The feasibility of obtaining scientifically relevant lunar radar (scattering) maps at JRO even with a small lunar limb-to-limb Doppler Bandwidth of ~ 1.25 Hz, no transit tracking capability and the additional magneto-ionospheric propagation effects is discussed with the context of modern Range-Doppler autofocus signal processing techniques and the observational setup introduced in this paper. The satellite result presented in this paper (refer to Sect. 4.1 and Fig. 5) provides the first scientific Cotton–Mouton effect results obtained via radar observations of satellites. Moreover, variation of TEC results derived from the lunar echoes is shown. Lastly, the lunar radar map we derive show that the depolarization (which can be attributed to diffuse scattering) is stronger at greater delays than compared to that observed at 440 MHz by Pettengill and Henry (1962). We tentatively attribute this to the greater penetration of the 6-m wavelength radar signal into the regolith with sub-surface specular scattering away from the radar resulting in a net increase in relative depolarization of the received signal.
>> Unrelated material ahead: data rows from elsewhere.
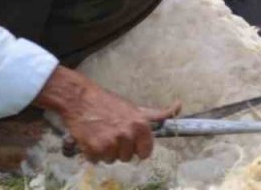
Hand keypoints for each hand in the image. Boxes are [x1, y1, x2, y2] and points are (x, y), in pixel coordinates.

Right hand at [54, 75, 179, 163]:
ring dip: (107, 152)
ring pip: (112, 160)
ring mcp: (110, 144)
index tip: (132, 143)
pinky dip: (93, 153)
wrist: (81, 100)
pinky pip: (97, 161)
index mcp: (140, 126)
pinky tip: (92, 139)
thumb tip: (179, 106)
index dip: (138, 149)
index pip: (146, 152)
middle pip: (128, 157)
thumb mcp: (136, 109)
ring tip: (102, 136)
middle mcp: (127, 135)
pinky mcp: (94, 149)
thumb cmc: (109, 103)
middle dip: (121, 149)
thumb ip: (157, 114)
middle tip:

Future efforts will concentrate on module receiver interferometry to remove the north–south ambiguity while maintaining maximum polarization separation. Modern super-resolution spectral estimation techniques like Capon’s spectral algorithm (Capon 1983) and amplitude and phase estimation (APES) approach (Li and Stoica 1996) will also be explored. Perhaps most importantly, further lunar observations at different lunar phases and that avoid the CM region will allow for better estimates of the circular polarization ratio for individual features of the Range-Doppler map. Lastly, the planned addition of a modest tracking capability to the JRO radar will allow for substantially better lunar imaging.